Request
Only the lines from the one containing "of&nbsp;clean code and&nbsp;modular" through the end of the listing are to be transcribed, exactly and with both ends included.

Information supplied

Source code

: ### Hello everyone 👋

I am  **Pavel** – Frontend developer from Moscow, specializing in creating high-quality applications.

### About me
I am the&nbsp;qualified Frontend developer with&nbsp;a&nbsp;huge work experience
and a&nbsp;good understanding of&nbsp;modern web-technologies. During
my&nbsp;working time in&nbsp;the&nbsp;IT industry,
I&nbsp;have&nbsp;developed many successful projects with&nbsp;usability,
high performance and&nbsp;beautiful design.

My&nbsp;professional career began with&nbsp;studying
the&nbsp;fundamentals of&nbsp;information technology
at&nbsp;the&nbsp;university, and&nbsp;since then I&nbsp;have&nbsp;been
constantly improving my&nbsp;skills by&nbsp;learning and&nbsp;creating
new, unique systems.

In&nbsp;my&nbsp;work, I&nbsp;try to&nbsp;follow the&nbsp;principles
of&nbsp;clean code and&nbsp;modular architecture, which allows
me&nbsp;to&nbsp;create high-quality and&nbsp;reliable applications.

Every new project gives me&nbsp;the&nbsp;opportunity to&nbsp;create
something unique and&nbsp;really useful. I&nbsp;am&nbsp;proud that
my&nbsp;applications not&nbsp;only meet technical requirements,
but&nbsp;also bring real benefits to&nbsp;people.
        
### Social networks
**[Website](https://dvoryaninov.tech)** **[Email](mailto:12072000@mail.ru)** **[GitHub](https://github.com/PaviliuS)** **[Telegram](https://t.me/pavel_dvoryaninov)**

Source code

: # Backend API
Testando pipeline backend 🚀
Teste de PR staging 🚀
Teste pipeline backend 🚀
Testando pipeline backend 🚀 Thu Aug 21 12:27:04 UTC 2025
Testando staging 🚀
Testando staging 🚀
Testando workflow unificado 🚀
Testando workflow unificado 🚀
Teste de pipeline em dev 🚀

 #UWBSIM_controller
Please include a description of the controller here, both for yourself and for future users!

Exercise answer
of&nbsp;clean code and&nbsp;modular architecture, which allows
me&nbsp;to&nbsp;create high-quality and&nbsp;reliable applications.

Every new project gives me&nbsp;the&nbsp;opportunity to&nbsp;create
something unique and&nbsp;really useful. I&nbsp;am&nbsp;proud that
my&nbsp;applications not&nbsp;only meet technical requirements,
but&nbsp;also bring real benefits to&nbsp;people.
        
### Social networks
**[Website](https://dvoryaninov.tech)** **[Email](mailto:12072000@mail.ru)** **[GitHub](https://github.com/PaviliuS)** **[Telegram](https://t.me/pavel_dvoryaninov)**

Source code

: # Backend API
Testando pipeline backend 🚀
Teste de PR staging 🚀
Teste pipeline backend 🚀
Testando pipeline backend 🚀 Thu Aug 21 12:27:04 UTC 2025
Testando staging 🚀
Testando staging 🚀
Testando workflow unificado 🚀
Testando workflow unificado 🚀
Teste de pipeline em dev 🚀

 #UWBSIM_controller
Please include a description of the controller here, both for yourself and for future users!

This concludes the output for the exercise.